----- Provided information -----

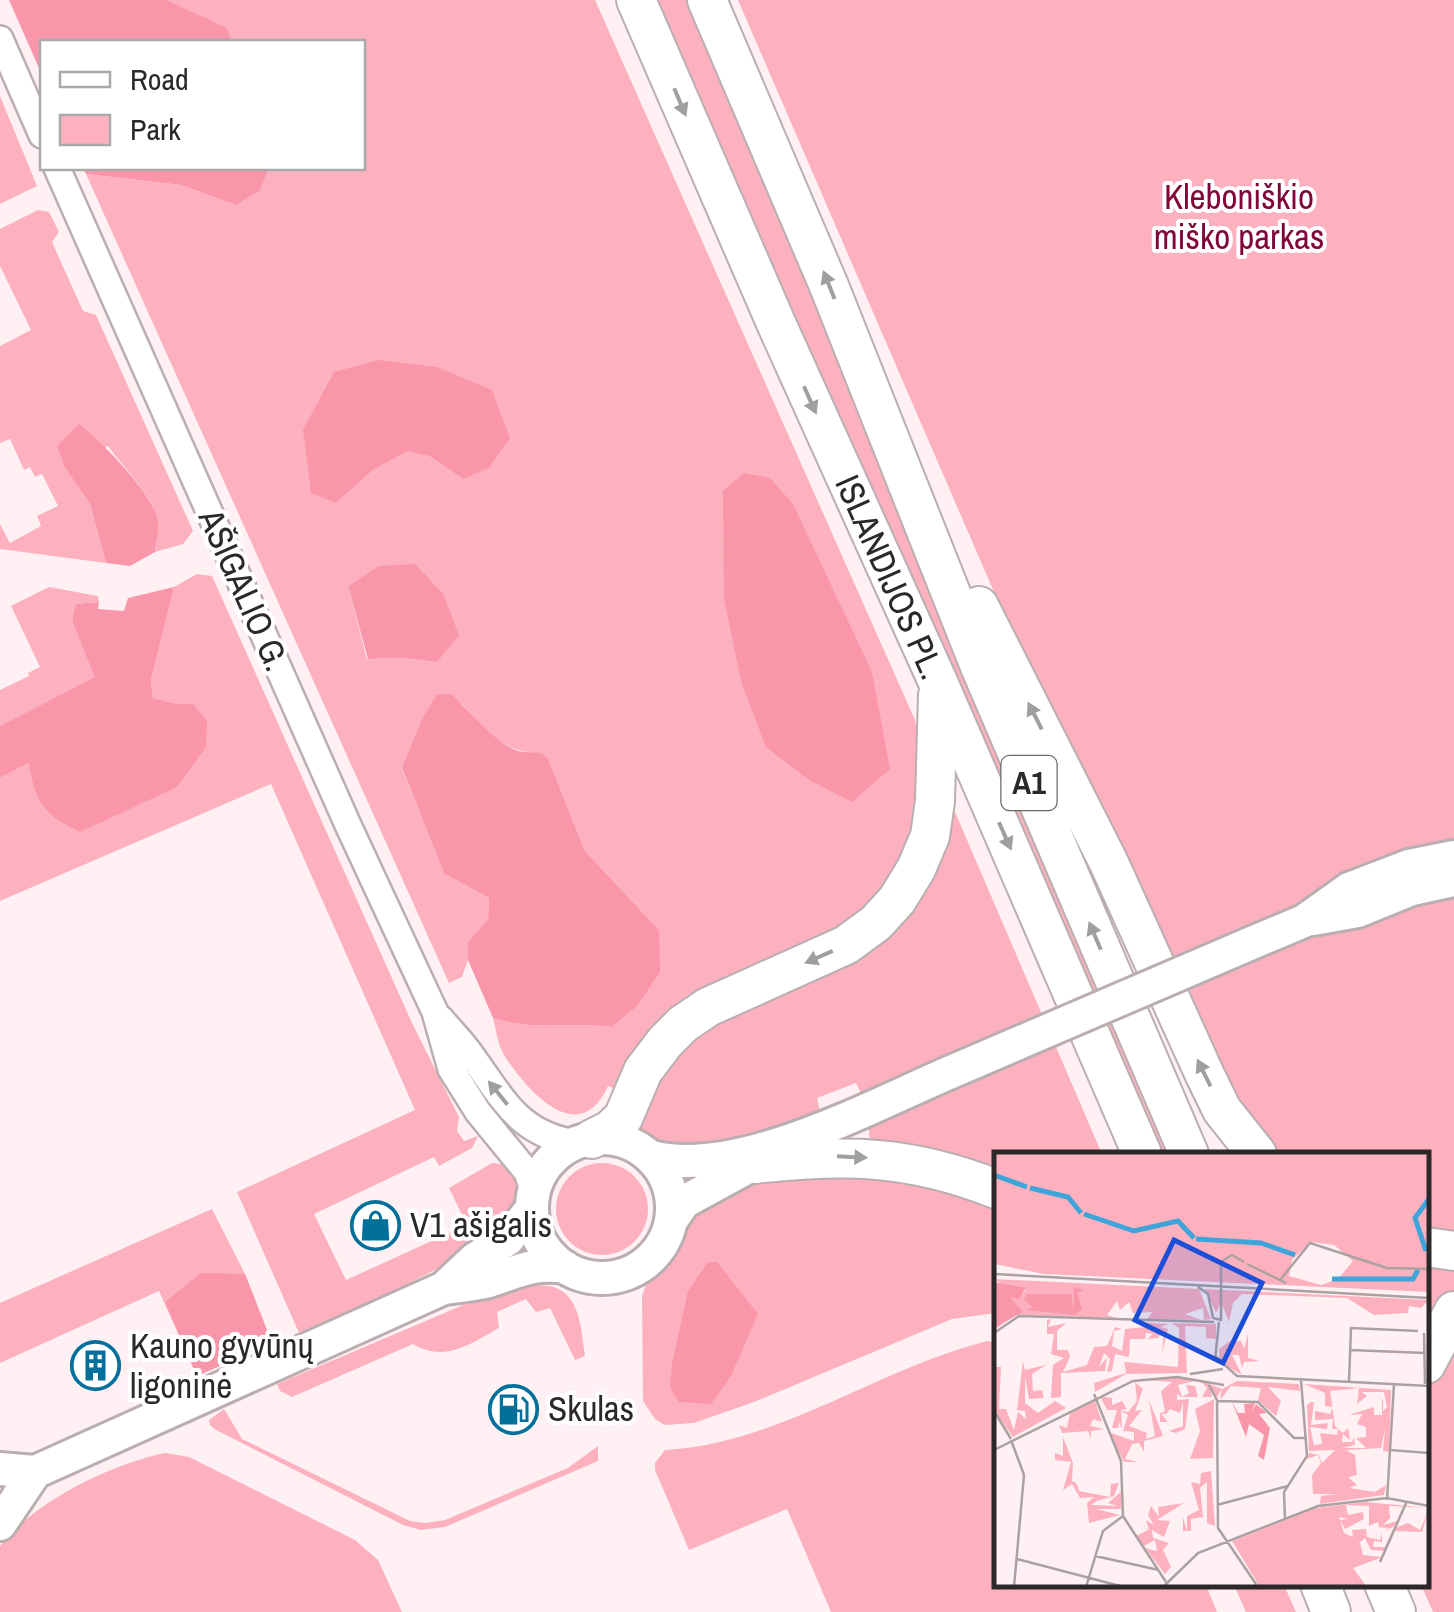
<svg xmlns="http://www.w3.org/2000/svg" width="1454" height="1612" viewBox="0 0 1454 1612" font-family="'Archivo Narrow',sans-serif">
  <rect width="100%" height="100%" fill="#fff1f3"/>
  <path fill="#fdb1bf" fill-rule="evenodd" d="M 167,0 L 595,0 L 915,720 L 924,767 L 922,824 L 867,914 L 620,1091 L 608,1086 C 579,1150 527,1091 504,1055 C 498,1045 496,1030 493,1018 C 533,1031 570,1022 611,1027 L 659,930 L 585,851 L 548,758 C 537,750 530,754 518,750 C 497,744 477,720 462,704 L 402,769 L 444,872 L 489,898 L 488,921 L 468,942 L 468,960 L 462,977 L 449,983 L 86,174 L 181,185 L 236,205 L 260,191 L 269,168 L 362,168 L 362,42 L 232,42 L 226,28 ZM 437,367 L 463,479 L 429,456 L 407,450 L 373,470 L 336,503 ZM 379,567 L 437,662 L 403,658 L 367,659 L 348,586 Z
    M 653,0 L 694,0 L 1189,1154 L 1147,1154 Z
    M 738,0 L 1454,0 L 1454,1612 L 1433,1612 L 1421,1585 L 1426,1584 L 1426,1154 L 1237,1154 Z
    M 0,96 L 37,186 L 0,204 Z
    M 38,210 L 49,212 L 59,232 L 52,242 L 83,311 L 96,315 L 193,531 L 183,544 L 155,552 C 156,542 159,530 157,520 C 153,496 123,467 108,446 L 65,468 L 90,504 L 106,563 L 0,549 L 0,524 L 10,543 L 41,526 L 37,516 L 58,506 L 42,474 L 35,477 L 30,467 L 24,470 L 10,439 L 0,443 L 0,346 L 31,330 L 0,266 L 0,229 Z
    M 197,574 L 212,576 L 412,1023 L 459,1117 L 457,1131 L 464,1141 L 478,1136 L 472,1148 L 439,1166 L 434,1157 L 314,1214 L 346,1280 L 467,1225 L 449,1188 L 492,1163 L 508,1165 C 520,1183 524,1202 511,1222 C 505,1229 494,1235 486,1240 C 428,1278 362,1305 299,1333 L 237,1192 L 415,1110 L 271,784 L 0,901 L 0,778 L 29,763 L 178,704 L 153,698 L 151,680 L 174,587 Z
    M 49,587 L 98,596 L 99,602 L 77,604 L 72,621 L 96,677 L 0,726 L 0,690 L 29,676 L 28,673 L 40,667 L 11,606 Z
    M 955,812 L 1102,1154 L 996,1154 L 996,1175 L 877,1145 L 869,1137 L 869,1128 L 876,1124 L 856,1083 L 817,1098 L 820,1111 C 789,1123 692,1164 662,1149 C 653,1144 645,1135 636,1130 L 648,1093 L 699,1029 L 849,959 L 948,816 Z
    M556 1209a46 46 0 1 1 92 0a46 46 0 1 1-92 0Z
    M 879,1172 L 996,1204 L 996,1313 L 952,1319 L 754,1402 L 694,1423 L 665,1425 L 655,1419 L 643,1401 L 642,1296 L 648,1279 L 663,1269 L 677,1249 L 693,1211 L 753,1182 Z
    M 212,1209 L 245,1274 L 272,1343 L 197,1376 L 159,1291 L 0,1363 L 0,1303 Z
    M 524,1285 C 532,1286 541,1285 549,1286 C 581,1291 581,1331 585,1356 L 575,1360 L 550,1308 L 536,1312 L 526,1299 L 497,1312 L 499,1328 C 470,1344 445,1363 413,1344 L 292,1397 L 280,1391 L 277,1384 L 501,1289 Z
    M 988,1341 L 996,1343 L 996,1584 L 1206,1585 L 1217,1612 L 831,1612 L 787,1509 L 689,1550 L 655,1470 L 655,1463 L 665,1450 C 779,1444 878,1368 988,1341 Z
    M 224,1409 L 242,1439 L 410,1521 L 425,1523 L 445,1520 L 568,1468 L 598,1446 L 598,1461 L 445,1527 L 421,1530 L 403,1525 L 216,1430 L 210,1425 L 209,1420 Z
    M 165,1453 L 189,1457 L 355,1540 L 378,1560 L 402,1612 L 0,1612 L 0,1546 C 35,1501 109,1465 165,1453 Z
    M 1234,1585 L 1284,1585 L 1296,1612 L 1246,1612 Z"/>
  <path fill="#f996aa" d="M 9,0 L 167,0 L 227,28 L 232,42 L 42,42 L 42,75 Z
    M 83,168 L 269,168 L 260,191 L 236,205 L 181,185 L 86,174 Z
    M 378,360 L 437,367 L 492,390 L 510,438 L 489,468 L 463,479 L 429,456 L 407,451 L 373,470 L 336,503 L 311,493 L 303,430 L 334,372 Z
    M 79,424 C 101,441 153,493 158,521 C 159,530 156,543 155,552 L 130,566 L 106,563 L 90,504 L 65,468 L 57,446 Z
    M 744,473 L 770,478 L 793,504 L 872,672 L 890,769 L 852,802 L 809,780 L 766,747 L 742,685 L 724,599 L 723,491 Z
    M 415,564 L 443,594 L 459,635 L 437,662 L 403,658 L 368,659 L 348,586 L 379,566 Z
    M 174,587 L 151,680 L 153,698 L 178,704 L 193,704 L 207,721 L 206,747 L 177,787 L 80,832 C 44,815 35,802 29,763 L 0,778 L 0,726 L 95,677 L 72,621 L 76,604 L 99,602 L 98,609 L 124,611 L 128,598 Z
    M 437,694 L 451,694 C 469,710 495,743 518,751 C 531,754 537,749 548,758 L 585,851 L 659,930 L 660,972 L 637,1006 L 611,1027 C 570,1022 533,1031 493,1018 L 468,960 L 468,942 L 488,920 L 489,898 L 444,873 L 402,768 L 422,719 Z
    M 708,1262 L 717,1262 L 758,1314 L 731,1376 L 711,1404 L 679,1402 L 670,1387 L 672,1364 L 688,1291 Z
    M 201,1273 L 245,1274 L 272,1343 L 197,1376 L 165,1302 Z"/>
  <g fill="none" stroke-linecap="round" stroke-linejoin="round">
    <defs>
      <path id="minor" d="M 0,39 L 42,135
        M 57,168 L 348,825 L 435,1012 L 451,1069 L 478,1112 L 527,1172 L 534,1193
        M 441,1019 C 451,1031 463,1043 472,1056 C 503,1099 519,1135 577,1143"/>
      <path id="major" d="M 1313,919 L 1358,911 L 1412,889 L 1454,880
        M 1254,942 L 1304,921 L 1349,889 L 1409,866 L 1454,857
        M532 1208a70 70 0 1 1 140 0a70 70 0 1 1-140 0Z
        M 649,1156 C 734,1181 871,1106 951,1072
        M 671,1221 L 684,1202 L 759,1161
        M 444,1288 L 475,1259 L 508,1239 L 532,1208
        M 0,1469 L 35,1472 L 444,1288 C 458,1286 472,1285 485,1282 C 517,1273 530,1262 565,1267
        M 0,1524 L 35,1472"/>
      <path id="highway" d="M 636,0 L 776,323 L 938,682 L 1142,1154
        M 707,0 L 829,286 L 979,664 L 1189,1154
        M 979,606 L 1109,863 L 1204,1073 L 1222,1110 L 1257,1154
        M 592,1139 L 610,1130 L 623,1118 L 643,1071 L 665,1042 L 683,1024 L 708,1007 L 846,945 L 876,923 L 897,900 L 916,869 L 930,836 L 935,801 L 938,695
        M 755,1164 C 846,1154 910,1155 996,1189
        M 1426,1247 L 1454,1251
        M 1426,1364 L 1454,1311
        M 1320,1584 L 1331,1612
        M 1384,1584 L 1396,1612"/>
    </defs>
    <use href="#minor" stroke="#bbaeb0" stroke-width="30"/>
    <use href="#major" stroke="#bbaeb0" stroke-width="38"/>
    <use href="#highway" stroke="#bbaeb0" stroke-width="42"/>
    <use href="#minor" stroke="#fff" stroke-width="25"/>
    <use href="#major" stroke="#fff" stroke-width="32"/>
    <use href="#highway" stroke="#fff" stroke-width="38"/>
    <defs>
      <path id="major-bridge" d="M 951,1072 L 1254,942"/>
    </defs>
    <use href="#major-bridge" stroke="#bbaeb0" stroke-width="38" stroke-linecap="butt"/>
    <use href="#major-bridge" stroke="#fff" stroke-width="32"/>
  </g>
  <defs><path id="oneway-solid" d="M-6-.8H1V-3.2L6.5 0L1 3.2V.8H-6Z" transform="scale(2.5)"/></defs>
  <g fill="#a09e9e">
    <use href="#oneway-solid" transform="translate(680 102) rotate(67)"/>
    <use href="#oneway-solid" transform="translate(829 285) rotate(-112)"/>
    <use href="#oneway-solid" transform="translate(810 400) rotate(66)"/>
    <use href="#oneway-solid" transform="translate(1035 716) rotate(-117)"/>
    <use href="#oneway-solid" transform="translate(1005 836) rotate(66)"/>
    <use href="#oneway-solid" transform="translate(1095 936) rotate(-113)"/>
    <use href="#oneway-solid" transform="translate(819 957) rotate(156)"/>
    <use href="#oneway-solid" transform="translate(1204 1073) rotate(-116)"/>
    <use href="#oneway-solid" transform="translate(498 1093) rotate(-129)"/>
    <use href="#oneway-solid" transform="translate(852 1157) rotate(3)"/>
  </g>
  <defs>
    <symbol id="shop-ring" viewBox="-11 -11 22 22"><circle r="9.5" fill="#fff" stroke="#036f9b" stroke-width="1.5"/><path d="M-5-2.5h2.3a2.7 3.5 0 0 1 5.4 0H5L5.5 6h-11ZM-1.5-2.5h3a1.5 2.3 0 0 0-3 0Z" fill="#036f9b"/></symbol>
    <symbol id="building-ring" viewBox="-11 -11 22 22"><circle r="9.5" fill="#fff" stroke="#036f9b" stroke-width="1.5"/><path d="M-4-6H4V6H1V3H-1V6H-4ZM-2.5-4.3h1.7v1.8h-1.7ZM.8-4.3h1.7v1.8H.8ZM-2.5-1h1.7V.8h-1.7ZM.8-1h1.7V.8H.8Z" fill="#036f9b"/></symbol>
    <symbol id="fuel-ring" viewBox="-11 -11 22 22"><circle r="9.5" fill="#fff" stroke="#036f9b" stroke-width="1.5"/><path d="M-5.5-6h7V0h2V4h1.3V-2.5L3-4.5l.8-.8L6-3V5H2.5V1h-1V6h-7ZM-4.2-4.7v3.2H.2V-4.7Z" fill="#036f9b"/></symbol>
  </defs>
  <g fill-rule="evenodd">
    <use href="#shop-ring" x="348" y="1198" width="55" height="55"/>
    <use href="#building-ring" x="68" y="1338" width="55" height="55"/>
    <use href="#fuel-ring" x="486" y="1382" width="55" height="55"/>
  </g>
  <g text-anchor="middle" stroke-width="8" stroke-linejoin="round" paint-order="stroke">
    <rect fill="#fff" stroke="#6b6868" stroke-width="2.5" x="1001.5" y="756" width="55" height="54" rx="8"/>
    <g font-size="32" font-weight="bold" fill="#2c2728">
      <text x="1029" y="794">A1</text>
    </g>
    <g font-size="35" fill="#800637" stroke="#fff">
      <text x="1239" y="209">Kleboniškio<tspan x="1239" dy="40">miško parkas</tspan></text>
    </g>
    <g font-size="35" fill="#2c2728" stroke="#fff">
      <text transform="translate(890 577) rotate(66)" y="12">ISLANDIJOS PL.</text>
      <text transform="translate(244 590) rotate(66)" y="12">AŠIGALIO G.</text>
    </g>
    <g font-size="35" fill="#2c2728" stroke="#fff" text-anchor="start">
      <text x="410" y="1237">V1 ašigalis</text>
      <text x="130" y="1358">Kauno gyvūnų<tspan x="130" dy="40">ligoninė</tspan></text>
      <text x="548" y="1421">Skulas</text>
    </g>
  </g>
  <g transform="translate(994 1152)">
    <rect width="435" height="435" fill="#fff1f3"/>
    <path d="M 0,0 L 435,0 L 435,140 L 50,122 L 0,112 ZM 317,90 L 340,93 L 359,109 L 344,127 L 327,133 L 295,124 L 298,108 ZM 0,127 L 205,137 L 217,167 L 210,168 L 209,156 L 191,162 L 207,168 L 153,167 L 158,160 L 139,161 L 135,150 L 126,158 L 123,149 L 113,163 L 122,166 L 21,163 L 0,178 L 10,166 L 28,160 L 15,145 L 30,141 L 32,136 L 23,142 ZM 80,135 L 86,156 L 76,162 L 37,151 L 75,142 L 80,158 ZM 211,137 L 435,148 L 427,156 L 415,154 L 414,161 L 380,163 L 353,146 L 248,142 L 239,151 L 235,170 L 227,150 L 222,161 ZM 57,167 L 54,175 L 72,171 L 63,179 L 63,198 L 74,198 L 76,205 L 69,220 L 93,213 L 100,195 L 113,194 L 121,175 L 128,177 L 120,179 L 118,194 L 128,199 L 131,177 L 152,175 L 143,170 L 175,172 L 166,175 L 174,177 L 168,201 L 170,178 L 164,186 L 153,187 L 159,182 L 152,181 L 151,187 L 136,187 L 135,205 L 121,202 L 118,219 L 113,220 L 116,207 L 110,201 L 105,215 L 113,206 L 111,219 L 67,221 L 67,245 L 57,246 L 59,213 L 70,206 L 57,202 L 60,182 L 53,182 L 53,168 ZM 178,171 L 222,172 L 222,187 L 212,186 L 212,175 L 191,174 L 193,221 L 132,222 L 101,240 L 100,231 L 132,221 L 130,210 L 184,215 L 185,176 ZM 254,182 L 254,206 L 266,209 L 250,210 L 248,216 L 245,203 L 238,203 L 248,223 L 225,209 L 225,197 L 236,189 L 247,189 L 250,197 ZM 29,209 L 31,218 L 52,213 L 38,222 L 39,239 L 48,238 L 50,246 L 35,247 L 31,225 L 31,251 L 44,261 L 61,249 L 72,256 L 19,285 L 1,260 L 0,215 L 7,215 L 5,257 L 12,257 L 20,278 L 24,260 L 32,267 L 31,259 L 23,258 ZM 176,225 L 203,227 L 228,237 L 223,245 L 217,237 L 218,245 L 208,245 L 213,236 L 205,228 L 184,233 L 188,245 L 195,241 L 192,233 L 201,234 L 204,245 L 187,245 L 183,242 L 183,248 L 195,247 L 191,277 L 182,281 L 175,279 L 189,274 L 189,251 L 186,261 L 176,257 L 172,262 L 167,262 L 174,270 L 166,270 L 166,261 L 171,260 L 167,239 L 178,230 L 152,228 ZM 243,229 L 305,232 L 306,239 L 274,235 L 287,249 L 282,264 L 264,248 L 267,236 L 237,234 L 226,248 L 228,237 ZM 141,230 L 149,237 L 141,259 L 148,258 L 135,274 L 153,281 L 152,287 L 161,284 L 155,248 L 169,284 L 150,289 L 150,300 L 145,291 L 138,292 L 131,307 L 145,310 L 130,310 L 114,280 L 140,289 L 140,280 L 129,279 L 134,263 L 127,259 L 128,277 L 125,270 L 124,276 L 118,276 L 123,258 L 113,258 L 106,244 L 118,246 L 118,253 L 128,249 L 133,257 L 126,258 L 134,260 L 143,249 ZM 310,232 L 397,238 L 395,300 L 389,299 L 391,277 L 387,296 L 352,298 L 361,303 L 363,323 L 354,325 L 363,333 L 355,336 L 381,340 L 392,333 L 390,343 L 326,352 L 327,344 L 342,342 L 319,342 L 318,323 L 327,311 L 324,303 L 313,307 L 315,301 L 325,303 L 328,311 L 341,298 L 315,299 L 313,253 L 317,250 L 320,250 L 317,273 L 334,271 L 333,277 L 316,275 L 320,293 L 328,292 L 326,281 L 343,283 L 344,277 L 338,277 L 339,267 L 321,268 L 321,259 L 336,262 L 339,255 L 331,254 L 331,241 ZM 365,236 L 363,252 L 373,244 L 368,240 L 390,240 L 393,255 L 389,259 L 389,248 L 381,243 L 388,248 L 388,263 L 380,263 L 380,255 L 355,263 L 368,262 L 363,272 L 372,275 L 372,285 L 362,286 L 372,296 L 349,296 L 361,293 L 360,285 L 358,290 L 348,290 L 349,282 L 356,288 L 354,276 L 349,281 L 341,274 L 336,239 ZM 220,247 L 219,306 L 196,307 L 206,279 L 201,257 ZM 101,249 L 108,270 L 99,267 L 96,274 L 110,277 L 97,279 L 97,287 L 94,279 L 68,281 L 65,273 L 73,276 L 76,261 ZM 69,285 L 79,311 L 78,329 L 82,331 L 84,335 L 85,339 L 116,345 L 117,332 L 125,331 L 120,344 L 103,349 L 97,353 L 123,354 L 114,351 L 127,340 L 127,357 L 102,357 L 126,363 L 95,371 L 93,351 L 100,345 L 86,346 L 78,332 L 69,338 L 77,310 L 61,308 L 61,301 L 69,304 ZM 217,319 L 221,374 L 213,371 L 213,330 L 206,336 L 209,365 L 197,367 L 197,379 L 189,379 L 189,365 L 193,379 L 193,364 L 205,358 L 197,330 L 206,332 L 207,321 ZM 371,350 L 435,356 L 395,354 L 396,366 L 389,373 L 404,369 L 399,375 L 390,379 L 394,376 L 385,375 L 384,370 L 375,374 L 375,354 L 352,353 L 354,363 L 369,360 L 370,367 L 351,377 L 346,368 L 354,367 L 345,365 L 350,381 L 359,385 L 358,378 L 372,377 L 373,385 L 386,388 L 388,381 L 388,390 L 380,389 L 379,395 L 391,395 L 399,377 L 414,371 L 426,378 L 434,360 L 428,380 L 400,379 L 392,399 L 377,398 L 371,386 L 366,390 L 369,403 L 389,405 L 359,416 L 373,435 L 266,435 L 238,389 L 322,356 ZM 190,351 L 163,368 L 176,369 L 170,385 L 158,378 L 159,386 L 175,391 L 169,398 L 177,415 L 171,422 L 151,396 L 163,399 L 161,388 L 150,394 L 142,384 L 154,378 L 141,371 L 155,378 L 152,368 L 160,373 L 154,363 L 157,354 L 165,365 L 164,355 Z" fill="#fdb1bf" fill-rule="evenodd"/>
    <path d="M 0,130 L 32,136 L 25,147 L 16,145 L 29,160 L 0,176 ZM 80,135 L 90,138 L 83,141 L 88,157 L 81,163 L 32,158 L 39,155 L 30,148 L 33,142 L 77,142 L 80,158 ZM 238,250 L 244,261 L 251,261 L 250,252 L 261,251 L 257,261 L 262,252 L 273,261 L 265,262 L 276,276 L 270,308 L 264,304 L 270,283 L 255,272 L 252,285 Z" fill="#f996aa"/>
    <path fill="none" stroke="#3ea4d9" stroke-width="5" d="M 0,23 L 33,35M 36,36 L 74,45 L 87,61M 90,62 L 140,79 L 184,69 L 200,86M 202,87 L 267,91 L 301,103M 432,99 L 421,66 L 435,47M 338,127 L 419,127 L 424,118"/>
    <path fill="none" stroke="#aba0a2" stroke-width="2.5" d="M 253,112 L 292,131M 0,122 L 435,146M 286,128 L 316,91 L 393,116 L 435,117M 204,135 L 214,142 L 219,166M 219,166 L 227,168 L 227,110 L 238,103 L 250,110M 0,181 L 25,164 L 220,170M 430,181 L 431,232M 356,198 L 431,201M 222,205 L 243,224 L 435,234M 221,208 L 225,170M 196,222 L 229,217M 355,230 L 357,176 L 424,179M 215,233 L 223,248 L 224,376 L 264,435M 100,242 L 127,309 L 129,364 L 172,430M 223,249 L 264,250 L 300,286 L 313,286M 0,259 L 17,287M 17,288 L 30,323 L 20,435M 0,298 L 139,229 L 183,225 L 230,233M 396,298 L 435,301M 393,348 L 400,232M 223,353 L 294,334M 291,366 L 290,340 L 313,304 L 307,228M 101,404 L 165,418M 23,407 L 130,435M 386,410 L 413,349M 92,435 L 109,379 L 129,364M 169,435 L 204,401 L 324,354 L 393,346 L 435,354"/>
    <path fill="#1d4ed8" fill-opacity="0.15" stroke="#1d4ed8" stroke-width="5" d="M 180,88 L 268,131 L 229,211 L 141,168 Z"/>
    <rect width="435" height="435" fill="none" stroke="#2c2728" stroke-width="5"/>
  </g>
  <rect x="40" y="40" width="325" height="130" fill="#ffffff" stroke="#aba9a9" stroke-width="2.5"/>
  <rect x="60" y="72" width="50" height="15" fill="#ffffff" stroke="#aba9a9" stroke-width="2.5"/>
  <text x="130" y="90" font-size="30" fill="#2c2728">Road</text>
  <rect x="60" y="115" width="50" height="30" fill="#fdb1bf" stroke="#aba9a9" stroke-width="2.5"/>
  <text x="130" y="140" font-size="30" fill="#2c2728">Park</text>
</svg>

-----

◆ Task directions:
Scan the entries above for the word "linejoin", then copy every line in which it occurs.

◆ Exercise response:
  <g fill="none" stroke-linecap="round" stroke-linejoin="round">
  <g text-anchor="middle" stroke-width="8" stroke-linejoin="round" paint-order="stroke">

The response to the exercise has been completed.